> [WHAT THE EXERCISE ASKS] An exact reproduction of all the entries below is required.

> [MATERIAL SUPPLIED]
- - - -
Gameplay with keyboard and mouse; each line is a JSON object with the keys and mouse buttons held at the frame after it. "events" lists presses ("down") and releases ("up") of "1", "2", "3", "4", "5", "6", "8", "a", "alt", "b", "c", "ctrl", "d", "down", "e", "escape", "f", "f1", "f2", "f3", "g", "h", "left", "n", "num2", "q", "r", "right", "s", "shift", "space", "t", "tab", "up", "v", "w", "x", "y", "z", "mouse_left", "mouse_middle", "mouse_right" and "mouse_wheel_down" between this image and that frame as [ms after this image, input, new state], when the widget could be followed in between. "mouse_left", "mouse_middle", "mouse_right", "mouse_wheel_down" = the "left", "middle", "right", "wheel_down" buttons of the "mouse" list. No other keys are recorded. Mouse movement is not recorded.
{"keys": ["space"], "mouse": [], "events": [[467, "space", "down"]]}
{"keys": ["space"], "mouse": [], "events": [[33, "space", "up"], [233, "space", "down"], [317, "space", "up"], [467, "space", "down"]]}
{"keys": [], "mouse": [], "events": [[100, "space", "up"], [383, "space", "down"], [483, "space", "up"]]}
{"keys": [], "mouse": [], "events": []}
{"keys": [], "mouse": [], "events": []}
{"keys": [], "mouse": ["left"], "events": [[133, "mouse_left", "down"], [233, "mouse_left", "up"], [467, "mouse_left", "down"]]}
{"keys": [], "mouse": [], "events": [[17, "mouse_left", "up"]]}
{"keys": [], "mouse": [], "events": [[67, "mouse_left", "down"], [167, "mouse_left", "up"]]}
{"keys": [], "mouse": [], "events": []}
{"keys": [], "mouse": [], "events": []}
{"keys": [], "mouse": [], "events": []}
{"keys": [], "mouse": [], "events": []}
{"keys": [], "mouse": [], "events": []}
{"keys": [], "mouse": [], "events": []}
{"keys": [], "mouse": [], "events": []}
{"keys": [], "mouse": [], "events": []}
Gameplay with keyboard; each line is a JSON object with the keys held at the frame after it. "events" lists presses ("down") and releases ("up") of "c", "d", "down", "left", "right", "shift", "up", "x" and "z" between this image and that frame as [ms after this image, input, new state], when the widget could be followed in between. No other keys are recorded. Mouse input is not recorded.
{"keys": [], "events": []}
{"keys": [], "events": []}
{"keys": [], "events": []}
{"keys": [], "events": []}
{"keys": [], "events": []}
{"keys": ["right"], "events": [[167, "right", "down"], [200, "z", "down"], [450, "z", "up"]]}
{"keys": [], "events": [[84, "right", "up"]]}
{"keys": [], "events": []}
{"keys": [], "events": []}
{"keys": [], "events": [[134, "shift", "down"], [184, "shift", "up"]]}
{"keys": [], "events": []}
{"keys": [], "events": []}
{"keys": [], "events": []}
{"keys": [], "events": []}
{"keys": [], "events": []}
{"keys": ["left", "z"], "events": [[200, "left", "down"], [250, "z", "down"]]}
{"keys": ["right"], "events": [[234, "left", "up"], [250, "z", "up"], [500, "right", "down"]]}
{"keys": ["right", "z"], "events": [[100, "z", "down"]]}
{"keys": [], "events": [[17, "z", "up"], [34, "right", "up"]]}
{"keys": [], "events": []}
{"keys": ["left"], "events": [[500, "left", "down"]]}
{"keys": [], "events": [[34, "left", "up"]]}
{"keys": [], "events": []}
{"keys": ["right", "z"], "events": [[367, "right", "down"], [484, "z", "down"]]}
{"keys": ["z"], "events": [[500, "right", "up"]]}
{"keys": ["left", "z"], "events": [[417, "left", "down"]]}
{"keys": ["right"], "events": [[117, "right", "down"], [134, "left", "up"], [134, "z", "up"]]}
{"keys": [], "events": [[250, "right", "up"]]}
- - - -
> [EXERCISE ANSWER]
Gameplay with keyboard and mouse; each line is a JSON object with the keys and mouse buttons held at the frame after it. "events" lists presses ("down") and releases ("up") of "1", "2", "3", "4", "5", "6", "8", "a", "alt", "b", "c", "ctrl", "d", "down", "e", "escape", "f", "f1", "f2", "f3", "g", "h", "left", "n", "num2", "q", "r", "right", "s", "shift", "space", "t", "tab", "up", "v", "w", "x", "y", "z", "mouse_left", "mouse_middle", "mouse_right" and "mouse_wheel_down" between this image and that frame as [ms after this image, input, new state], when the widget could be followed in between. "mouse_left", "mouse_middle", "mouse_right", "mouse_wheel_down" = the "left", "middle", "right", "wheel_down" buttons of the "mouse" list. No other keys are recorded. Mouse movement is not recorded.
{"keys": ["space"], "mouse": [], "events": [[467, "space", "down"]]}
{"keys": ["space"], "mouse": [], "events": [[33, "space", "up"], [233, "space", "down"], [317, "space", "up"], [467, "space", "down"]]}
{"keys": [], "mouse": [], "events": [[100, "space", "up"], [383, "space", "down"], [483, "space", "up"]]}
{"keys": [], "mouse": [], "events": []}
{"keys": [], "mouse": [], "events": []}
{"keys": [], "mouse": ["left"], "events": [[133, "mouse_left", "down"], [233, "mouse_left", "up"], [467, "mouse_left", "down"]]}
{"keys": [], "mouse": [], "events": [[17, "mouse_left", "up"]]}
{"keys": [], "mouse": [], "events": [[67, "mouse_left", "down"], [167, "mouse_left", "up"]]}
{"keys": [], "mouse": [], "events": []}
{"keys": [], "mouse": [], "events": []}
{"keys": [], "mouse": [], "events": []}
{"keys": [], "mouse": [], "events": []}
{"keys": [], "mouse": [], "events": []}
{"keys": [], "mouse": [], "events": []}
{"keys": [], "mouse": [], "events": []}
{"keys": [], "mouse": [], "events": []}
Gameplay with keyboard; each line is a JSON object with the keys held at the frame after it. "events" lists presses ("down") and releases ("up") of "c", "d", "down", "left", "right", "shift", "up", "x" and "z" between this image and that frame as [ms after this image, input, new state], when the widget could be followed in between. No other keys are recorded. Mouse input is not recorded.
{"keys": [], "events": []}
{"keys": [], "events": []}
{"keys": [], "events": []}
{"keys": [], "events": []}
{"keys": [], "events": []}
{"keys": ["right"], "events": [[167, "right", "down"], [200, "z", "down"], [450, "z", "up"]]}
{"keys": [], "events": [[84, "right", "up"]]}
{"keys": [], "events": []}
{"keys": [], "events": []}
{"keys": [], "events": [[134, "shift", "down"], [184, "shift", "up"]]}
{"keys": [], "events": []}
{"keys": [], "events": []}
{"keys": [], "events": []}
{"keys": [], "events": []}
{"keys": [], "events": []}
{"keys": ["left", "z"], "events": [[200, "left", "down"], [250, "z", "down"]]}
{"keys": ["right"], "events": [[234, "left", "up"], [250, "z", "up"], [500, "right", "down"]]}
{"keys": ["right", "z"], "events": [[100, "z", "down"]]}
{"keys": [], "events": [[17, "z", "up"], [34, "right", "up"]]}
{"keys": [], "events": []}
{"keys": ["left"], "events": [[500, "left", "down"]]}
{"keys": [], "events": [[34, "left", "up"]]}
{"keys": [], "events": []}
{"keys": ["right", "z"], "events": [[367, "right", "down"], [484, "z", "down"]]}
{"keys": ["z"], "events": [[500, "right", "up"]]}
{"keys": ["left", "z"], "events": [[417, "left", "down"]]}
{"keys": ["right"], "events": [[117, "right", "down"], [134, "left", "up"], [134, "z", "up"]]}
{"keys": [], "events": [[250, "right", "up"]]}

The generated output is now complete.